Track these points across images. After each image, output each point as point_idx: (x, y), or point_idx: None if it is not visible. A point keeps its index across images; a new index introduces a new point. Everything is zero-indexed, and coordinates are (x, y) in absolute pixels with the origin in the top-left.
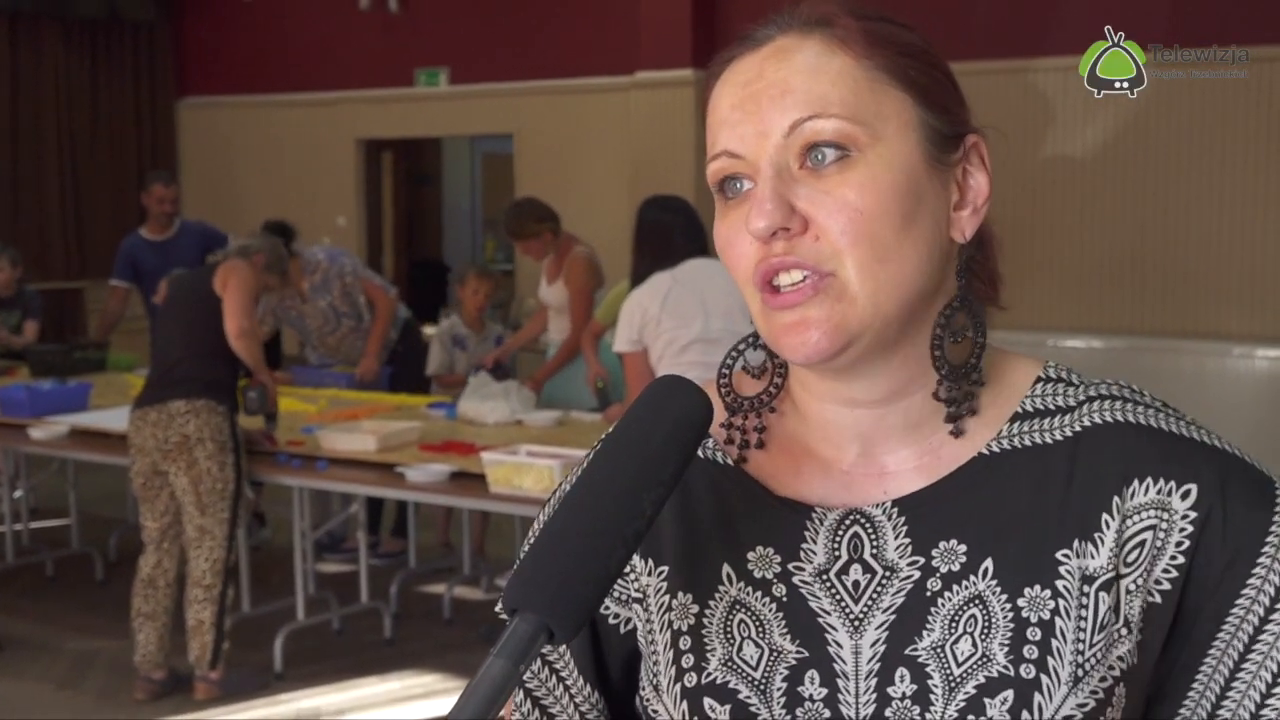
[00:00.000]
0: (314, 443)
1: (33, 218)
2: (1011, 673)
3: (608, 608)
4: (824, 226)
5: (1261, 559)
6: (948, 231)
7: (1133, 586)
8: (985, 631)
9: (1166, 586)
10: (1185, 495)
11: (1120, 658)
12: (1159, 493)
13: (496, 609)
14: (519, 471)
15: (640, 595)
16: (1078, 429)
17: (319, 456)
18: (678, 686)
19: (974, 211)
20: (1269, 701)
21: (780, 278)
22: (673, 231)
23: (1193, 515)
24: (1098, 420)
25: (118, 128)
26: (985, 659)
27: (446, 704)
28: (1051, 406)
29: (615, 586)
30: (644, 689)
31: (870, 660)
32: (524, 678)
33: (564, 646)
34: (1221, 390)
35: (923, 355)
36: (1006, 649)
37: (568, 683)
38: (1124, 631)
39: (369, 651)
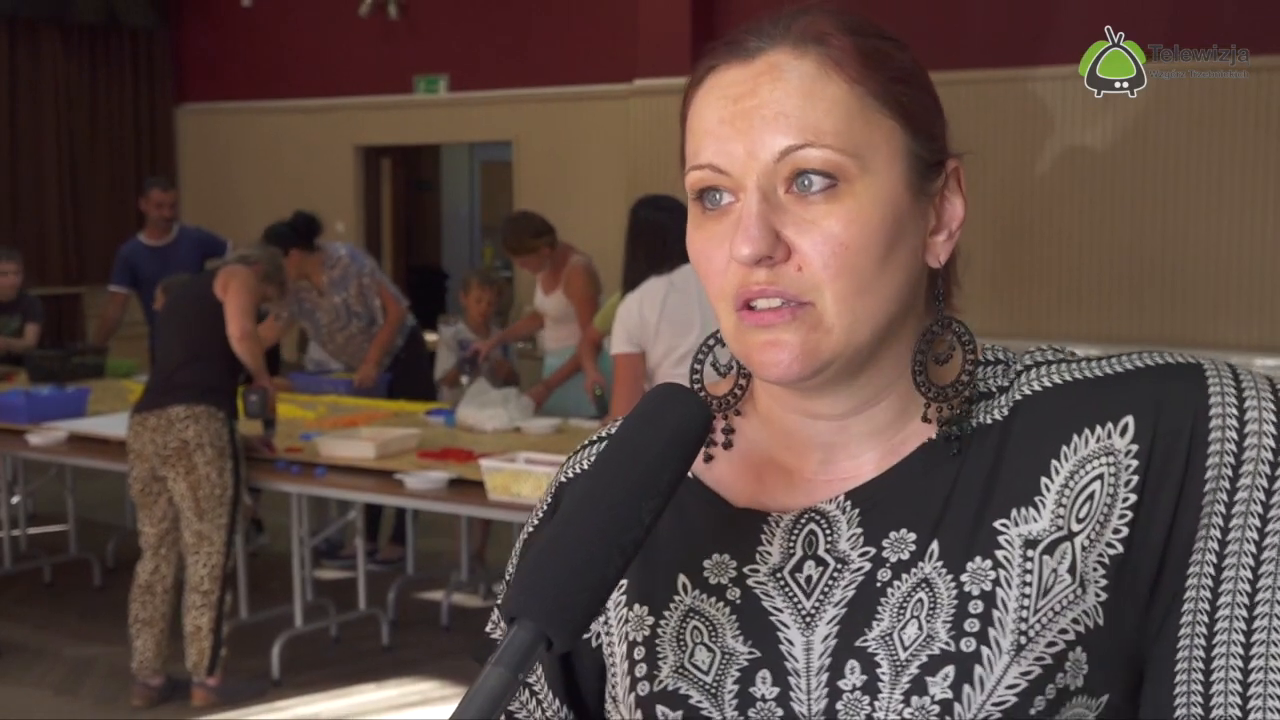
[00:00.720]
0: (312, 449)
1: (31, 223)
2: (952, 648)
3: None
4: (807, 257)
5: (1212, 447)
6: (923, 257)
7: (1086, 543)
8: (931, 613)
9: (1125, 532)
10: (1124, 431)
11: (1075, 620)
12: (1099, 440)
13: (488, 629)
14: (517, 479)
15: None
16: (1013, 403)
17: (317, 463)
18: (631, 696)
19: (949, 237)
20: (1258, 597)
21: (758, 301)
22: (667, 232)
23: (1135, 449)
24: (1027, 392)
25: (116, 133)
26: (929, 639)
27: (444, 711)
28: (993, 388)
29: None
30: (607, 701)
31: (821, 655)
32: None
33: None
34: None
35: (887, 370)
36: (949, 625)
37: (540, 697)
38: (1079, 592)
39: (367, 658)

● **THE TASK**:
Look above for the line holding "12: (1159, 493)" and the line holding "39: (369, 651)", then output exactly those two lines and every line between them, nothing more.

● **WORKED SOLUTION**:
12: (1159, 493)
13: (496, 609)
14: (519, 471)
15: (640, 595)
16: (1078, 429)
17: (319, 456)
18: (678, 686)
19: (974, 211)
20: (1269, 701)
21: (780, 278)
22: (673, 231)
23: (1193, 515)
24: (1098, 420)
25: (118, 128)
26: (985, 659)
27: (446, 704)
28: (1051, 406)
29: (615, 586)
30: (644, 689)
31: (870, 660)
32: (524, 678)
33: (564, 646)
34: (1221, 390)
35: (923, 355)
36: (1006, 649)
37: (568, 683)
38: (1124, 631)
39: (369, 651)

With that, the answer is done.